> Challenge 1
Sum up the profile of Miya Ocego in two sentences.
> Challenge 2
According to the profile of Miya Ocego, which modelling agency did she sign with?
> Challenge 3
Write the next part of the profile of Miya Ocego, starting after its final sentence.

> Reading passage
- Born: 1999 or 2000 (age 25–26) England
- Education: Arden School of Theatre
- Occupations: Actress, model
- Years active: 2022–present

= Miya Ocego =

English actress and model

Miya Ocego (born ) is an English actress and model. On television, she is known for her role in the BBC Three series Wreck (2022–2024). She has since appeared in the BBC One series The Jetty and Waterloo Road (2024–) from series 14.

==Early life==
Ocego grew up in Lymm near Warrington and attended Lymm High School. She trained at the Arden School of Theatre in Manchester.

==Career==
Ocego began her career in modelling and signed with the agency Contact ZYX.

After appearing in the Channel 4 documentary The Extraordinary Life of April Ashley, Ocego began starring as Rosie Preston, a Cher tribute act, in the BBC Three horror comedy Wreck in 2022. She would reprise her main role as Rosie in Wrecks second series in 2024. She also appeared in the Sky Atlantic drama I Hate Suzie as Alexa Dennis.

> Data shown
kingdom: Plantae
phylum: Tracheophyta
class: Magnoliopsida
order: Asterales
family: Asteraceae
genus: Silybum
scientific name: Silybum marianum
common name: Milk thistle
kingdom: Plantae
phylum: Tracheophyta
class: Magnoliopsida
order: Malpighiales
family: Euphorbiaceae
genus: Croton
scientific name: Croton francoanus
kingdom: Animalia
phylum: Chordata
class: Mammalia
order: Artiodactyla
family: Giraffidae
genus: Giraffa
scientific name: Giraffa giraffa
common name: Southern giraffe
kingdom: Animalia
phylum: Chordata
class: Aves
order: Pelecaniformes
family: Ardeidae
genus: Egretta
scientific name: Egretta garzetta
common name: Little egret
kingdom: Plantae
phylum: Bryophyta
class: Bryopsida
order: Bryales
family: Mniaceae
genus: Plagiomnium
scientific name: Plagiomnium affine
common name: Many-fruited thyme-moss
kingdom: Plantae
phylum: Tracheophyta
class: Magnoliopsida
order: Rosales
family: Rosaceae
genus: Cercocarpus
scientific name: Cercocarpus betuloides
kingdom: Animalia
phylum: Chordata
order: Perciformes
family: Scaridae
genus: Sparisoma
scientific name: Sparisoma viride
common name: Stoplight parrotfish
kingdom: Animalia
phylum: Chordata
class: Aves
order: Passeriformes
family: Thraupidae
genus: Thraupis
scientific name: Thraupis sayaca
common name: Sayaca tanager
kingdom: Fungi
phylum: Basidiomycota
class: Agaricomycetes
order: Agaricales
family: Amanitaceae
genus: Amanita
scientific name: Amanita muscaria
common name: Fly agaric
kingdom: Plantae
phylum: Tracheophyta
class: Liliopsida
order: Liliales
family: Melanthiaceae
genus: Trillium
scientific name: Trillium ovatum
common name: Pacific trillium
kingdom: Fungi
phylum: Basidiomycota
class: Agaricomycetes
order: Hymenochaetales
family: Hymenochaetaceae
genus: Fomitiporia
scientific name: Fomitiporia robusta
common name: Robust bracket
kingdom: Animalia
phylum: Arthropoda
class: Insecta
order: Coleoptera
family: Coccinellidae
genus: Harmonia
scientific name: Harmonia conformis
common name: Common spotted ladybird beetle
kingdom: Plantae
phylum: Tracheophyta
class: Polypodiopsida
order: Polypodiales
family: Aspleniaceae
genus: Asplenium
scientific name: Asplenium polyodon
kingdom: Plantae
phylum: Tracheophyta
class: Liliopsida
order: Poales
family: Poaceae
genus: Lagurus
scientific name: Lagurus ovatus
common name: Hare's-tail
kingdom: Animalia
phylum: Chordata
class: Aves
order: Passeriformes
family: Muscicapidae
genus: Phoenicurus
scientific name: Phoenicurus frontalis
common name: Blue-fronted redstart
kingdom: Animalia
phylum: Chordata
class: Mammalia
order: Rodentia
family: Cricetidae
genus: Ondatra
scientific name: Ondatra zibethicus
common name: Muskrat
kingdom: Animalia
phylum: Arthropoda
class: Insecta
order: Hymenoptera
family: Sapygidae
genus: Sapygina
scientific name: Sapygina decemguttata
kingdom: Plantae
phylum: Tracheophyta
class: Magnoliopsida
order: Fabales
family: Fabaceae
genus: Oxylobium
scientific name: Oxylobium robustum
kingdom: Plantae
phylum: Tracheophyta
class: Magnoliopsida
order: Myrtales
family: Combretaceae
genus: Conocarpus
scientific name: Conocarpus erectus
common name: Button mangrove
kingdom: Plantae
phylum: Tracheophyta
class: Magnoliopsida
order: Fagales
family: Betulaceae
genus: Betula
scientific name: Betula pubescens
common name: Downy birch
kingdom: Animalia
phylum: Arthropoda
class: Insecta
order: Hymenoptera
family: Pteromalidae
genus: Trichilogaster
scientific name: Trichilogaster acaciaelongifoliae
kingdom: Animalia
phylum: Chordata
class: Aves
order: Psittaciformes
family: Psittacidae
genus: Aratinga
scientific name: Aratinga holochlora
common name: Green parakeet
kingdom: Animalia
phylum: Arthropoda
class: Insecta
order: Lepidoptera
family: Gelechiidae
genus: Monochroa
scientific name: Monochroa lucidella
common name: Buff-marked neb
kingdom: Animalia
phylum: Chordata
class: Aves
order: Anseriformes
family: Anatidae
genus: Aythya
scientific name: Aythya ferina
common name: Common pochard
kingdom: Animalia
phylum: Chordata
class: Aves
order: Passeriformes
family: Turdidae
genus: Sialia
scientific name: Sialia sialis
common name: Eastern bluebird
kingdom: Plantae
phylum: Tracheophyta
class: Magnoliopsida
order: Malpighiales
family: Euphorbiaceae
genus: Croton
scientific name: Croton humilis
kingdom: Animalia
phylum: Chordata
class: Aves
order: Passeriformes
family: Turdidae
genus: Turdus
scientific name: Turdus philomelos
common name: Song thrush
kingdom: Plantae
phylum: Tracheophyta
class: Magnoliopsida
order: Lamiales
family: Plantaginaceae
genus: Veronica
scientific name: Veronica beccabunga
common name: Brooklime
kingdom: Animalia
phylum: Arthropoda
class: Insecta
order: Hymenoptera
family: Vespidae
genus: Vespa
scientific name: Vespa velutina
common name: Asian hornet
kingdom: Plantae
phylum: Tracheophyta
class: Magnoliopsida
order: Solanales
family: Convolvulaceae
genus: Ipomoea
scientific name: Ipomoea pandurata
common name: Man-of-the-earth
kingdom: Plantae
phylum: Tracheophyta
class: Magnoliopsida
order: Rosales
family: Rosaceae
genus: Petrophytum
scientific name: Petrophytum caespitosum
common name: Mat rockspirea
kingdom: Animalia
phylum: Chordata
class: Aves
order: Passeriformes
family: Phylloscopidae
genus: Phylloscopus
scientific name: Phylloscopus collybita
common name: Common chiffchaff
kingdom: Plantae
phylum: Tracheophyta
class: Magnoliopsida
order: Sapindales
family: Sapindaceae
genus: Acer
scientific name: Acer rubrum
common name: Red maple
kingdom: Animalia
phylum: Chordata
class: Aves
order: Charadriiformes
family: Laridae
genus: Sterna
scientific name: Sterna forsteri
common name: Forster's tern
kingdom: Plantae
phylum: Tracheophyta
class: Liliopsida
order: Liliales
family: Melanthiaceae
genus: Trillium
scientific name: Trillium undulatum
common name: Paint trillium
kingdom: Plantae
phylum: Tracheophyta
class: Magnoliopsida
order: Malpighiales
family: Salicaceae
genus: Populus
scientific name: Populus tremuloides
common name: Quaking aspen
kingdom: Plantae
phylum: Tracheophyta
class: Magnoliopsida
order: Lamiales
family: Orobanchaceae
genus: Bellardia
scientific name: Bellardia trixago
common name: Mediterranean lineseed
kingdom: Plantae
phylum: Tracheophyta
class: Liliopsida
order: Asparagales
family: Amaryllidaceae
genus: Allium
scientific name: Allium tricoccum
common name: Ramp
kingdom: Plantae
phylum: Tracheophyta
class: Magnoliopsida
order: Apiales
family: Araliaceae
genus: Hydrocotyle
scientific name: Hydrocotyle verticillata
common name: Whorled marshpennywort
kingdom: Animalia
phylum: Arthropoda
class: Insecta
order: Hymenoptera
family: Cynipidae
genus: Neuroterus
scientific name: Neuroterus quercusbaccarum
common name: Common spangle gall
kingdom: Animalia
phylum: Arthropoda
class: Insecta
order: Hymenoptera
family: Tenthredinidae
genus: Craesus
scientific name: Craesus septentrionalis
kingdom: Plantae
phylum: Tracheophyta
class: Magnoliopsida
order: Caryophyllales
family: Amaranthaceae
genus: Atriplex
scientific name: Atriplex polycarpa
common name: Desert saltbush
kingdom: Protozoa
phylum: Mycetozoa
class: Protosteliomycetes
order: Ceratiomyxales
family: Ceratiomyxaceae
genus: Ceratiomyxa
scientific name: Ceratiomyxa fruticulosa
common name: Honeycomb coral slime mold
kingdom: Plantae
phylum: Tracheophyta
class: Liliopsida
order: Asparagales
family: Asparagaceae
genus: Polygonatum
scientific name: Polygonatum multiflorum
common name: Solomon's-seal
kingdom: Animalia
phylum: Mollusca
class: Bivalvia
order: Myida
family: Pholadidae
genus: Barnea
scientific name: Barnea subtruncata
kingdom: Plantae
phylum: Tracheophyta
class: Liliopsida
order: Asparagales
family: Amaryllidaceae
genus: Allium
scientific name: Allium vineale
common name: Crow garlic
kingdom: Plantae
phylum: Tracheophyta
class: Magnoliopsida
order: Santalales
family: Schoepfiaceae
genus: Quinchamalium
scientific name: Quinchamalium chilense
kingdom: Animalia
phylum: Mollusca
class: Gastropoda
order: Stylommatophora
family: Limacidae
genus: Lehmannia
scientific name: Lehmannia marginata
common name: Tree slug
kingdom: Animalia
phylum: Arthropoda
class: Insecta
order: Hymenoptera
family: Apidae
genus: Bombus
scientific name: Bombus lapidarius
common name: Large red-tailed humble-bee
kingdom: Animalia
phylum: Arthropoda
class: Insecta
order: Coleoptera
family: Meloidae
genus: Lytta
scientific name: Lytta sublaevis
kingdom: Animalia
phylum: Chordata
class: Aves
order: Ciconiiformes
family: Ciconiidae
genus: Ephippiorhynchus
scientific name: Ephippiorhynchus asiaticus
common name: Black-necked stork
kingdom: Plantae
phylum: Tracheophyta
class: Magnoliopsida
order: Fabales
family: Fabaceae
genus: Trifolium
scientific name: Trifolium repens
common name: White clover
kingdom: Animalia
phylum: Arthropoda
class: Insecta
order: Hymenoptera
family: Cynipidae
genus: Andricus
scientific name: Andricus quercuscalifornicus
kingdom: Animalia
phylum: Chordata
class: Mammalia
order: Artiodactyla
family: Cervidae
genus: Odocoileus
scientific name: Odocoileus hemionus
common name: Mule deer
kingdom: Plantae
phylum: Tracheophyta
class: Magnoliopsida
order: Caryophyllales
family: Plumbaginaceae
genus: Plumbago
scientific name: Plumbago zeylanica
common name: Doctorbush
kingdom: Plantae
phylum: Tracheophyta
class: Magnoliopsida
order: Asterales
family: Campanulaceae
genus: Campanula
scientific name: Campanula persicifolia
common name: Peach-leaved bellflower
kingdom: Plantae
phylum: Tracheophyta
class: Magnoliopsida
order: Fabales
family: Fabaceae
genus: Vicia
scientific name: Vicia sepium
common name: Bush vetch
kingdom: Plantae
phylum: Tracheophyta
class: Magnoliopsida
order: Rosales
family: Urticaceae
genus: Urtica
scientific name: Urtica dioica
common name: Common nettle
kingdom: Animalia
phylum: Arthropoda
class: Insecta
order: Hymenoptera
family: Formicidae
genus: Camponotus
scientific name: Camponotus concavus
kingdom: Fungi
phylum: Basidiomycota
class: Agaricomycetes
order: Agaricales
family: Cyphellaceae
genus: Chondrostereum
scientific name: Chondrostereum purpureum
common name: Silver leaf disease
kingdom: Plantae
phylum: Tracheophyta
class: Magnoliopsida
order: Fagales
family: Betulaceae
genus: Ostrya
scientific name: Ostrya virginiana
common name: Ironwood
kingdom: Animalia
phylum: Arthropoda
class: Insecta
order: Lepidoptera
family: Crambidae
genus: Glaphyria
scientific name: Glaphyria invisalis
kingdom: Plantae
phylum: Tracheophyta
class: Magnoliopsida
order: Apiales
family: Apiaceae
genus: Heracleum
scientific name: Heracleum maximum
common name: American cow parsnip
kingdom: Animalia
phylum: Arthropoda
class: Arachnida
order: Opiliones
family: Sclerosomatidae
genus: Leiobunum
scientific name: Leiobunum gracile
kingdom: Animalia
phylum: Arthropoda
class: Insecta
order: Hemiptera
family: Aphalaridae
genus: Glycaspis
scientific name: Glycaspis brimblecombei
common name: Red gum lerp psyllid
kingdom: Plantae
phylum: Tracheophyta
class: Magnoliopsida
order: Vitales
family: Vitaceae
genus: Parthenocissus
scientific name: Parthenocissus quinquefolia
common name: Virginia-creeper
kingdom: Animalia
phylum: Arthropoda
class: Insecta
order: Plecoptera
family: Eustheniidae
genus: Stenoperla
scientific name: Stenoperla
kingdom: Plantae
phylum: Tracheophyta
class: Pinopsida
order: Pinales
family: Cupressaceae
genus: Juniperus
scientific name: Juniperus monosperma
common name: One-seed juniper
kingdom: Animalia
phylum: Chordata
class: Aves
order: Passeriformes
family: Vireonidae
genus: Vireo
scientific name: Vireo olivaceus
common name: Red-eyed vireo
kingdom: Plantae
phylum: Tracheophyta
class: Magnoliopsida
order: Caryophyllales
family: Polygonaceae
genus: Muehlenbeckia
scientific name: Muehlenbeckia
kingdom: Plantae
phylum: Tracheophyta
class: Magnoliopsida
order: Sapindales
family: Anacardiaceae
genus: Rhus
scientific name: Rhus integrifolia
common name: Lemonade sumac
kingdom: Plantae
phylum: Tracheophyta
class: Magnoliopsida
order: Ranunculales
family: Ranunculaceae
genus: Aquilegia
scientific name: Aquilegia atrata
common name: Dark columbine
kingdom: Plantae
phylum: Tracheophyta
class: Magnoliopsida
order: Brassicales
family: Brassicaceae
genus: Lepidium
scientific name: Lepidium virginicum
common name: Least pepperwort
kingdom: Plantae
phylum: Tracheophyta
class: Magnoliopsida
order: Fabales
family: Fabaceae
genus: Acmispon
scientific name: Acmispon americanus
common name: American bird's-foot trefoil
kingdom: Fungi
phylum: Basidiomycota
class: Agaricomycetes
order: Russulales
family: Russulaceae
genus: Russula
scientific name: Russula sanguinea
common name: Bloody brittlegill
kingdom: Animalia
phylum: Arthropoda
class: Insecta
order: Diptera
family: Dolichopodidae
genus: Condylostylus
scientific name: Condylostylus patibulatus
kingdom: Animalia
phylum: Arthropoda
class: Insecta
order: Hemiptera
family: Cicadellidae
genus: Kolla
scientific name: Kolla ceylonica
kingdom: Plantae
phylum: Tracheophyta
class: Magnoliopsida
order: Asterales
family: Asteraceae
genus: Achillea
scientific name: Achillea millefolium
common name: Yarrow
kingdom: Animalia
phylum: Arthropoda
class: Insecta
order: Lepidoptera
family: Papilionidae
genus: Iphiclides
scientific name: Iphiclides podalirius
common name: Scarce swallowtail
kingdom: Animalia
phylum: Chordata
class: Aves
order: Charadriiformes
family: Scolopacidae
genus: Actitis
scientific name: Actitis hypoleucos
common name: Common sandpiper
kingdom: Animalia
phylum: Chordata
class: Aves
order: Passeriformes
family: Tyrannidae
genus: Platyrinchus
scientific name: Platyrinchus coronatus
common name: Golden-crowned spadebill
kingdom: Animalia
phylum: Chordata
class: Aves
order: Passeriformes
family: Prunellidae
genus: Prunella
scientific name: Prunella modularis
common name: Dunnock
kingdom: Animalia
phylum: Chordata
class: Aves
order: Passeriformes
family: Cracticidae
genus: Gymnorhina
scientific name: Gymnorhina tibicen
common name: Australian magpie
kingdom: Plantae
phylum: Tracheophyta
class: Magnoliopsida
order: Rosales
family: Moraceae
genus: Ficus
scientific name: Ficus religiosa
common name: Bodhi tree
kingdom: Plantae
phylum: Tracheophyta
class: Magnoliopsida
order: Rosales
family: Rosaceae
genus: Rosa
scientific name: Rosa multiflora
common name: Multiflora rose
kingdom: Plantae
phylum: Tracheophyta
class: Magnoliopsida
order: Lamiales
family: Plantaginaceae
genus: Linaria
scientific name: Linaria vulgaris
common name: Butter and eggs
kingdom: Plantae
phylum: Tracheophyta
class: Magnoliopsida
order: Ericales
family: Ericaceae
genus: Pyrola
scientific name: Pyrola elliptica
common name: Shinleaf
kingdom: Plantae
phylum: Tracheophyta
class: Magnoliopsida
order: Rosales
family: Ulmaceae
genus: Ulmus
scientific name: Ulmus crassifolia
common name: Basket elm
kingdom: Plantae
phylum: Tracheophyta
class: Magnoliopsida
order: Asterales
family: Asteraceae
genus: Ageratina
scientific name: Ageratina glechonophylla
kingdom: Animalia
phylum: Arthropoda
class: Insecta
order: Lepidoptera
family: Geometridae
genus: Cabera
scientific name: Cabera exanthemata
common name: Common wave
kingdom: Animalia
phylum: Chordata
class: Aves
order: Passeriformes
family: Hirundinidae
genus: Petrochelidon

> Expected answer 1
Miya Ocego is an English actress and model who grew up in Lymm near Warrington and trained at the Arden School of Theatre in Manchester. After starting out in modelling, she became known for playing Rosie Preston in the BBC Three series Wreck, and she has since appeared in the BBC One series The Jetty and Waterloo Road.

> Expected answer 2
Contact ZYX.

> Expected answer 3
In 2024, Ocego played Jules in the BBC One thriller The Jetty, appeared in an episode of the Netflix miniseries Baby Reindeer, and joined the cast of the school drama Waterloo Road for its fourteenth series, also on BBC One, as Lois Taylor-Brown. She returned to the role in the fifteenth series.

==Personal life==
Ocego is a trans woman and transitioned as part of an early intervention study, which she credits with saving her life.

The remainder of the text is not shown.